▼
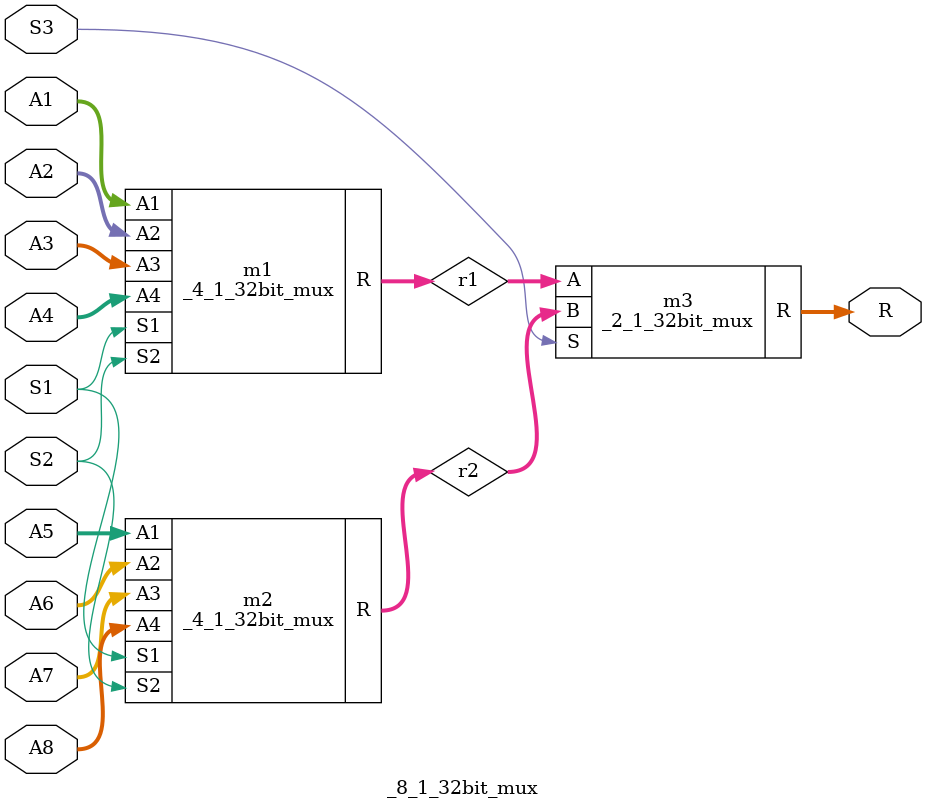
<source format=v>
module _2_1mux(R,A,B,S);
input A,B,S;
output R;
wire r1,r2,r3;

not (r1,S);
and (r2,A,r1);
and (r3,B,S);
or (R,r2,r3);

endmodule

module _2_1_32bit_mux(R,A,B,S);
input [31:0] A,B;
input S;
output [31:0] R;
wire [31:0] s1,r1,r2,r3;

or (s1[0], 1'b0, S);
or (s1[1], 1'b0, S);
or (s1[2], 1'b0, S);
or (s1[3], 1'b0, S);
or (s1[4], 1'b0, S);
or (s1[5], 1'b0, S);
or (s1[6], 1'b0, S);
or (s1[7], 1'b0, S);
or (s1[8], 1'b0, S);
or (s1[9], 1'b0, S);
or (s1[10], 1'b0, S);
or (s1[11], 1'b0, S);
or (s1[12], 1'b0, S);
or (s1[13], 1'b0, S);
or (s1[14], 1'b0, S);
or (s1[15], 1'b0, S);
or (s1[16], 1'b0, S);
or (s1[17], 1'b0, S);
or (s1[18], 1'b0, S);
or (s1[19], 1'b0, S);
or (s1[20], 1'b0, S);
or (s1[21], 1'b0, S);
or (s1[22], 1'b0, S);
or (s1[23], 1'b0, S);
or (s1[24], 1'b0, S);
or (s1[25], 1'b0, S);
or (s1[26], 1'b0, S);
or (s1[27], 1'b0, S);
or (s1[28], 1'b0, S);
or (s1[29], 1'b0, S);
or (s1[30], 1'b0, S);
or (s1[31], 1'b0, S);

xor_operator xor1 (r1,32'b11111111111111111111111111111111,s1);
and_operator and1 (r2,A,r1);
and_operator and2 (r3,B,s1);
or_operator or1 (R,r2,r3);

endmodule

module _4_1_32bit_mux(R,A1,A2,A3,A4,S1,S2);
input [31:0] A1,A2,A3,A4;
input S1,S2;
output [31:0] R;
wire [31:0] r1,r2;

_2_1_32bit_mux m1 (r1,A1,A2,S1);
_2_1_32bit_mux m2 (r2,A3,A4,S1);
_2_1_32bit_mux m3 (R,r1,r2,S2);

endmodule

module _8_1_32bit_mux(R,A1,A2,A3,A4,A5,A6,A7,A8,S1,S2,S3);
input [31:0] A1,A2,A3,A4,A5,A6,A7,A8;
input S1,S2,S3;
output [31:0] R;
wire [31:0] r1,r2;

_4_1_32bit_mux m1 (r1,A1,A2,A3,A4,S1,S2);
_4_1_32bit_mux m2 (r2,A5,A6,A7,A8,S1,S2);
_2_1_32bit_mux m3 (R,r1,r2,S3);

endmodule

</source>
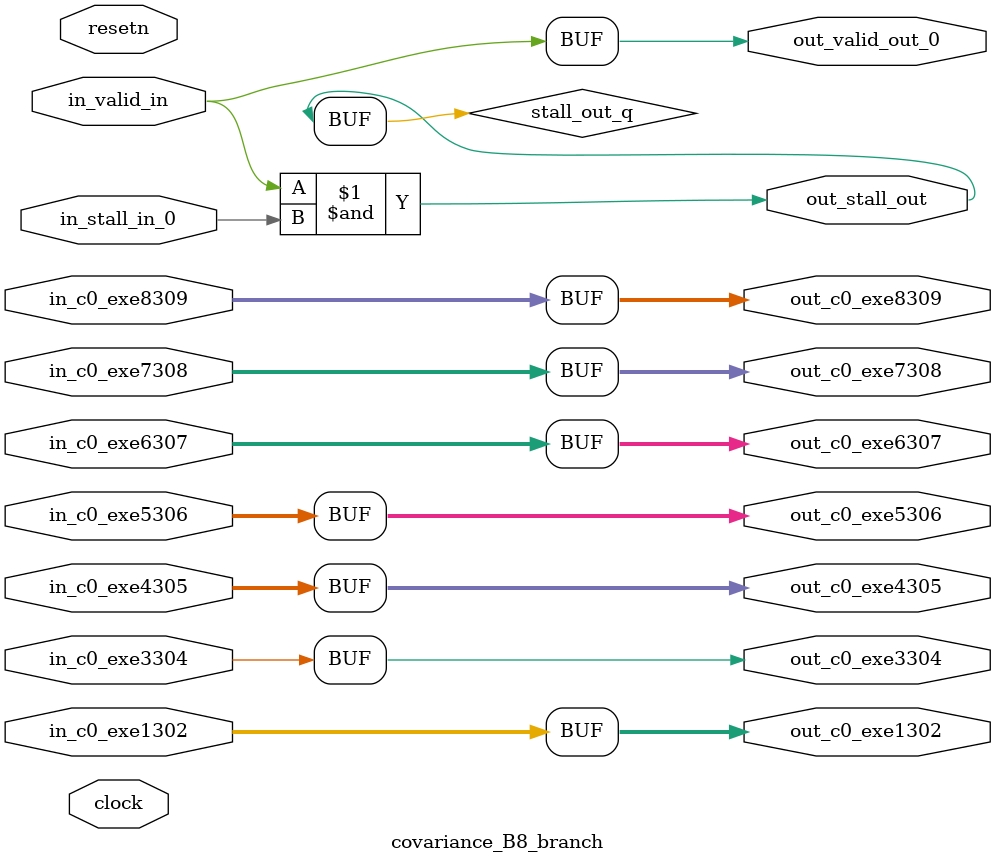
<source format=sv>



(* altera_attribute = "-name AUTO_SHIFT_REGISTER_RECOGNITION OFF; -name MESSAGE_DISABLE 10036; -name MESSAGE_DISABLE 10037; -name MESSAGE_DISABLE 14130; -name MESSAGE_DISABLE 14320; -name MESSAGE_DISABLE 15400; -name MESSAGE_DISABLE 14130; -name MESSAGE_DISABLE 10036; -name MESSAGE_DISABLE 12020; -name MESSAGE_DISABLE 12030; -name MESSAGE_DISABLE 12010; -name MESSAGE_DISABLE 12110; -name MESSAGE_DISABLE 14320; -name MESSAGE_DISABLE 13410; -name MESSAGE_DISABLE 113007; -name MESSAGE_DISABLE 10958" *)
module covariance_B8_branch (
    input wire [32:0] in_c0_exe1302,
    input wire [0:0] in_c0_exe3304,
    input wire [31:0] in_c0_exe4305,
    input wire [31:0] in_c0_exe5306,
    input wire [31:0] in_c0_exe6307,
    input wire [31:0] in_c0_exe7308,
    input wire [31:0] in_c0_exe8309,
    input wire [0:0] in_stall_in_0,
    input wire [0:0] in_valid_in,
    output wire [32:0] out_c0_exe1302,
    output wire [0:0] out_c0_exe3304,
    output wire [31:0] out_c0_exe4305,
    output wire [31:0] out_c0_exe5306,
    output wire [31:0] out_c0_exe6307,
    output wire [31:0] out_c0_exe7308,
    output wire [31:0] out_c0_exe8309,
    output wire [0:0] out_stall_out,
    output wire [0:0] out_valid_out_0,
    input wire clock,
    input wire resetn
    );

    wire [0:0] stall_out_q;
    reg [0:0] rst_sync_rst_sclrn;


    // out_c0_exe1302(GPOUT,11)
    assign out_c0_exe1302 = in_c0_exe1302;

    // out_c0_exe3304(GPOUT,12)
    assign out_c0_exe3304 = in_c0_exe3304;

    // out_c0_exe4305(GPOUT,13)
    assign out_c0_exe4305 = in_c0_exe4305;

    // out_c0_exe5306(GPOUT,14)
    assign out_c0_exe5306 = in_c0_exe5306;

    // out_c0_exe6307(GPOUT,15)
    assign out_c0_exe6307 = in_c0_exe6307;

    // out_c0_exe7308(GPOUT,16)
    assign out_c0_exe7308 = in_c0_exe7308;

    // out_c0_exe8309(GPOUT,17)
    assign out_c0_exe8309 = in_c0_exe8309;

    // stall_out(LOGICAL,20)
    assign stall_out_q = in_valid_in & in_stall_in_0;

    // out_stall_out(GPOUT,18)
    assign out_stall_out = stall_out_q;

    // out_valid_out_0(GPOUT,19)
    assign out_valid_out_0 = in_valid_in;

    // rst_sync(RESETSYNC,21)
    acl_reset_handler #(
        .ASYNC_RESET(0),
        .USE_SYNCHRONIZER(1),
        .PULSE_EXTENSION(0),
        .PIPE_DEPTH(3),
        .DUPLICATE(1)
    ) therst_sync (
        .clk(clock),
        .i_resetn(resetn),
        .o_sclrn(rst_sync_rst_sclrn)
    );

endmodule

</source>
▲
**Instruction**:
Without any pictures, retype the records above exactly.

**Finished task**:
<source format=v>
module _2_1mux(R,A,B,S);
input A,B,S;
output R;
wire r1,r2,r3;

not (r1,S);
and (r2,A,r1);
and (r3,B,S);
or (R,r2,r3);

endmodule

module _2_1_32bit_mux(R,A,B,S);
input [31:0] A,B;
input S;
output [31:0] R;
wire [31:0] s1,r1,r2,r3;

or (s1[0], 1'b0, S);
or (s1[1], 1'b0, S);
or (s1[2], 1'b0, S);
or (s1[3], 1'b0, S);
or (s1[4], 1'b0, S);
or (s1[5], 1'b0, S);
or (s1[6], 1'b0, S);
or (s1[7], 1'b0, S);
or (s1[8], 1'b0, S);
or (s1[9], 1'b0, S);
or (s1[10], 1'b0, S);
or (s1[11], 1'b0, S);
or (s1[12], 1'b0, S);
or (s1[13], 1'b0, S);
or (s1[14], 1'b0, S);
or (s1[15], 1'b0, S);
or (s1[16], 1'b0, S);
or (s1[17], 1'b0, S);
or (s1[18], 1'b0, S);
or (s1[19], 1'b0, S);
or (s1[20], 1'b0, S);
or (s1[21], 1'b0, S);
or (s1[22], 1'b0, S);
or (s1[23], 1'b0, S);
or (s1[24], 1'b0, S);
or (s1[25], 1'b0, S);
or (s1[26], 1'b0, S);
or (s1[27], 1'b0, S);
or (s1[28], 1'b0, S);
or (s1[29], 1'b0, S);
or (s1[30], 1'b0, S);
or (s1[31], 1'b0, S);

xor_operator xor1 (r1,32'b11111111111111111111111111111111,s1);
and_operator and1 (r2,A,r1);
and_operator and2 (r3,B,s1);
or_operator or1 (R,r2,r3);

endmodule

module _4_1_32bit_mux(R,A1,A2,A3,A4,S1,S2);
input [31:0] A1,A2,A3,A4;
input S1,S2;
output [31:0] R;
wire [31:0] r1,r2;

_2_1_32bit_mux m1 (r1,A1,A2,S1);
_2_1_32bit_mux m2 (r2,A3,A4,S1);
_2_1_32bit_mux m3 (R,r1,r2,S2);

endmodule

module _8_1_32bit_mux(R,A1,A2,A3,A4,A5,A6,A7,A8,S1,S2,S3);
input [31:0] A1,A2,A3,A4,A5,A6,A7,A8;
input S1,S2,S3;
output [31:0] R;
wire [31:0] r1,r2;

_4_1_32bit_mux m1 (r1,A1,A2,A3,A4,S1,S2);
_4_1_32bit_mux m2 (r2,A5,A6,A7,A8,S1,S2);
_2_1_32bit_mux m3 (R,r1,r2,S3);

endmodule

</source>
<source format=sv>



(* altera_attribute = "-name AUTO_SHIFT_REGISTER_RECOGNITION OFF; -name MESSAGE_DISABLE 10036; -name MESSAGE_DISABLE 10037; -name MESSAGE_DISABLE 14130; -name MESSAGE_DISABLE 14320; -name MESSAGE_DISABLE 15400; -name MESSAGE_DISABLE 14130; -name MESSAGE_DISABLE 10036; -name MESSAGE_DISABLE 12020; -name MESSAGE_DISABLE 12030; -name MESSAGE_DISABLE 12010; -name MESSAGE_DISABLE 12110; -name MESSAGE_DISABLE 14320; -name MESSAGE_DISABLE 13410; -name MESSAGE_DISABLE 113007; -name MESSAGE_DISABLE 10958" *)
module covariance_B8_branch (
    input wire [32:0] in_c0_exe1302,
    input wire [0:0] in_c0_exe3304,
    input wire [31:0] in_c0_exe4305,
    input wire [31:0] in_c0_exe5306,
    input wire [31:0] in_c0_exe6307,
    input wire [31:0] in_c0_exe7308,
    input wire [31:0] in_c0_exe8309,
    input wire [0:0] in_stall_in_0,
    input wire [0:0] in_valid_in,
    output wire [32:0] out_c0_exe1302,
    output wire [0:0] out_c0_exe3304,
    output wire [31:0] out_c0_exe4305,
    output wire [31:0] out_c0_exe5306,
    output wire [31:0] out_c0_exe6307,
    output wire [31:0] out_c0_exe7308,
    output wire [31:0] out_c0_exe8309,
    output wire [0:0] out_stall_out,
    output wire [0:0] out_valid_out_0,
    input wire clock,
    input wire resetn
    );

    wire [0:0] stall_out_q;
    reg [0:0] rst_sync_rst_sclrn;


    // out_c0_exe1302(GPOUT,11)
    assign out_c0_exe1302 = in_c0_exe1302;

    // out_c0_exe3304(GPOUT,12)
    assign out_c0_exe3304 = in_c0_exe3304;

    // out_c0_exe4305(GPOUT,13)
    assign out_c0_exe4305 = in_c0_exe4305;

    // out_c0_exe5306(GPOUT,14)
    assign out_c0_exe5306 = in_c0_exe5306;

    // out_c0_exe6307(GPOUT,15)
    assign out_c0_exe6307 = in_c0_exe6307;

    // out_c0_exe7308(GPOUT,16)
    assign out_c0_exe7308 = in_c0_exe7308;

    // out_c0_exe8309(GPOUT,17)
    assign out_c0_exe8309 = in_c0_exe8309;

    // stall_out(LOGICAL,20)
    assign stall_out_q = in_valid_in & in_stall_in_0;

    // out_stall_out(GPOUT,18)
    assign out_stall_out = stall_out_q;

    // out_valid_out_0(GPOUT,19)
    assign out_valid_out_0 = in_valid_in;

    // rst_sync(RESETSYNC,21)
    acl_reset_handler #(
        .ASYNC_RESET(0),
        .USE_SYNCHRONIZER(1),
        .PULSE_EXTENSION(0),
        .PIPE_DEPTH(3),
        .DUPLICATE(1)
    ) therst_sync (
        .clk(clock),
        .i_resetn(resetn),
        .o_sclrn(rst_sync_rst_sclrn)
    );

endmodule

</source>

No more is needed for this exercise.